# Information supplied
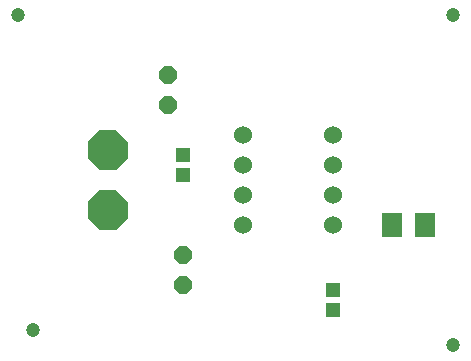
<source format=gbr>
G04 EAGLE Gerber RS-274X export*
G75*
%MOMM*%
%FSLAX34Y34*%
%LPD*%
%INSoldermask Bottom*%
%IPPOS*%
%AMOC8*
5,1,8,0,0,1.08239X$1,22.5*%
G01*
%ADD10C,1.203200*%
%ADD11R,1.803200X2.003200*%
%ADD12P,3.629037X8X202.500000*%
%ADD13C,1.524000*%
%ADD14P,1.649562X8X292.500000*%
%ADD15R,1.303200X1.203200*%


D10*
X63500Y355600D03*
X76200Y88900D03*
X431800Y76200D03*
X431800Y355600D03*
D11*
X407700Y177800D03*
X379700Y177800D03*
D12*
X139700Y241300D03*
X139700Y190500D03*
D13*
X254000Y254000D03*
X254000Y228600D03*
X330200Y228600D03*
X330200Y254000D03*
X254000Y203200D03*
X254000Y177800D03*
X330200Y203200D03*
X330200Y177800D03*
D14*
X203200Y152400D03*
X203200Y127000D03*
X190500Y304800D03*
X190500Y279400D03*
D15*
X330200Y105800D03*
X330200Y122800D03*
X203200Y237100D03*
X203200Y220100D03*
M02*

</source>
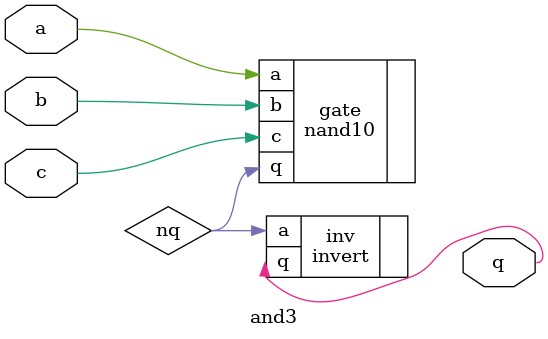
<source format=v>
`timescale 1ns/1ps

/*
3-input and gate
*/

module and3 (
        input a,
        input b,
        input c,
        output q
    );
    
    wire nq;
    nand10 gate(
        .a(a),
        .b(b),
        .c(c),
        .q(nq)
    );

    invert inv(
        .a(nq),
        .q(q)
    );
endmodule
</source>
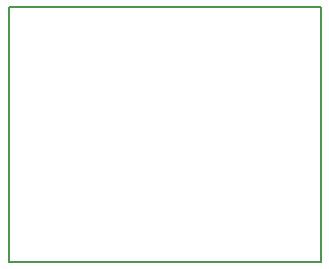
<source format=gbr>
G04 DipTrace 2.4.0.2*
%INBoardOutline.gbr*%
%MOIN*%
%ADD11C,0.006*%
%FSLAX44Y44*%
G04*
G70*
G90*
G75*
G01*
%LNBoardOutline*%
%LPD*%
X3940Y12440D2*
D11*
X14340D1*
Y3940D1*
X3940D1*
Y12440D1*
M02*

</source>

# Required work
Note every line above where the string "input" shows up, and copy those lines.

# Your response
3-input and gate
        input a,
        input b,
        input c,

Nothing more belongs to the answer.